As Sarissa’s efforts to place three of its handpicked candidates on Innoviva’s board gathered steam, INVA rallied in anticipation of management change, but in the end company-backed incumbent board members won a close proxy vote in April. The share price immediately fell steeply as shareholders hoping for changes bailed. Investors should also beware that activist investors who lose the proxy fight could give up and sell all of their stake, which would put downward pressure on the share price.

More recently, one of our favorite hedge funds, Marcato Capital Management, is seeking a management and strategic overhaul at Buffalo Wild Wings (Nasdaq: BWLD). Marcato founder Mick McGuire, who bought the stock at around $140 a share, says that the share price could triple if the company refranchised most of its stores—selling company-operated stores to franchisees. He proposes changing from Buffalo’s 50-50 split to a 90-10 split. Franchise stores yield lower revenues but much higher operating margins for restaurant chains due to greatly reduced costs. He nominated himself and three others for the nine-member board and called for CEO Sally Smith—at the helm for more than 20 years—to resign.

While refranchising theoretically should improve Buffalo’s profit margins, there are disruption risks associated with refranchising a large number of store units in a relative short amount of time.
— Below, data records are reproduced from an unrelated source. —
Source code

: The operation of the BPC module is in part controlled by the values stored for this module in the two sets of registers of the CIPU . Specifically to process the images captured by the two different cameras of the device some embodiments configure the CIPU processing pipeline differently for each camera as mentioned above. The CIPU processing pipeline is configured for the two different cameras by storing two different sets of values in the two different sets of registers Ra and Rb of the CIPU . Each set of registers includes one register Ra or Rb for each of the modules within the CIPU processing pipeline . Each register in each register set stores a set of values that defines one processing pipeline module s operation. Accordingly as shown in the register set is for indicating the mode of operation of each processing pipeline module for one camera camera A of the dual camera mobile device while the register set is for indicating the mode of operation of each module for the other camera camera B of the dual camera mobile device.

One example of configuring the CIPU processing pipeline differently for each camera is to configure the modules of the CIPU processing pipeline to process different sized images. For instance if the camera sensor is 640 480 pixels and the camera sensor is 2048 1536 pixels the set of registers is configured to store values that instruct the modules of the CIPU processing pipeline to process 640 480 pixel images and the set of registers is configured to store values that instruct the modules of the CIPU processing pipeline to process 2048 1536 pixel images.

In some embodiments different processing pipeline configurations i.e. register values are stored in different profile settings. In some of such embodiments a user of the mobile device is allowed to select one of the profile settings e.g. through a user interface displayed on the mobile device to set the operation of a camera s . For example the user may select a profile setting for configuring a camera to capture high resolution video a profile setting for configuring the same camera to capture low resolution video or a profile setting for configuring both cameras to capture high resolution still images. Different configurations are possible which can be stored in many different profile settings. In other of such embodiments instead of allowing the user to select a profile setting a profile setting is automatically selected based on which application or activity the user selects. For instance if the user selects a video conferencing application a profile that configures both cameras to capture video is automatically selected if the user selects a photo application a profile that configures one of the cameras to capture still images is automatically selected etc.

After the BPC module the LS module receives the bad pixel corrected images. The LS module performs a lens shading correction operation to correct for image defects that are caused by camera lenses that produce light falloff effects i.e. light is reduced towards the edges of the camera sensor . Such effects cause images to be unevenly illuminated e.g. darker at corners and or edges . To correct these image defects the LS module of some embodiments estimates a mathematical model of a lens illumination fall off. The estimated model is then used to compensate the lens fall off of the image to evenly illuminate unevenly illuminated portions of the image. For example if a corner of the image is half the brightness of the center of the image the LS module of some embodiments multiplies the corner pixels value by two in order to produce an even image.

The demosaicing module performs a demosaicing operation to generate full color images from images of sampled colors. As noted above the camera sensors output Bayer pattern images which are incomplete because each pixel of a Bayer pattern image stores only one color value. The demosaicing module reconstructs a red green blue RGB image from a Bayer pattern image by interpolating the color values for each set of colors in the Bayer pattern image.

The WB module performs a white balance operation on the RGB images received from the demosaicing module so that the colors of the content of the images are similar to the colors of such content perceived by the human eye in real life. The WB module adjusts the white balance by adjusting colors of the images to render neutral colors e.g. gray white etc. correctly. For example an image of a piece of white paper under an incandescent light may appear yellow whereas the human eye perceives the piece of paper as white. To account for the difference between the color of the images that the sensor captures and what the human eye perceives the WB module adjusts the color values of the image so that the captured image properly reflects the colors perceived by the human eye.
Moreover, Buffalo—as well as other restaurants—face structural headwinds including the tendency for the younger generation to more frequently cook at home and order delivery, weaker foot travel to malls and a fall in sports viewership.

After back-and-forth volleys against one another between Marcato and Buffalo management, the vote finally occurred three days ago last Friday. As evident by BWLD’s Friday intraday price swings, it was quite a roller coaster ride. First came unsubstantiated rumors that Marcato was negotiating to sell its shares, which caused a swift $6 dip in price, then came the announcement that Sally Smith will retire at the end of the year, a sign that the Marcato camp may have won, which caused the price spike before tapering off in late trading.


By the afternoon, Marcato released a statement declaring that McGuire and two of his three nominees had won election. Now that shareholders have voiced their support for Marcato, changes will be afoot. A 90 percent refranchise model, as McGuires wants, may be too aggressive to implement in practice in anything less than five years. A target refranchise ratio in the neighborhood of 70-30 is probably more realistic over the next few years. Whether the changes will result in a doubling or tripling as McGuire predicted remains to be seen.

The bottom line, investor activism can be a positive by shaking things up at a struggling company and holding incumbent management accountable. Following an activist investor into a stock in the right situation could be quite a profitable move. On the other hand, proxy fights create more uncertainty and there’s no guarantee the activist investor is right. When considering whether to follow an activist investor into a stock, individual investors should always consider the situation on a case-by-case basis. Furthermore, individual investors should keep in mind that activist investors are out for their own interests, not those of not other shareholders, so don’t feel wedded to a stock. Lastly, be aware that even when an activist investor successfully brings about meaningful positive changes, it could take a few quarters to a few years for those improvements to be reflected in a higher stock price.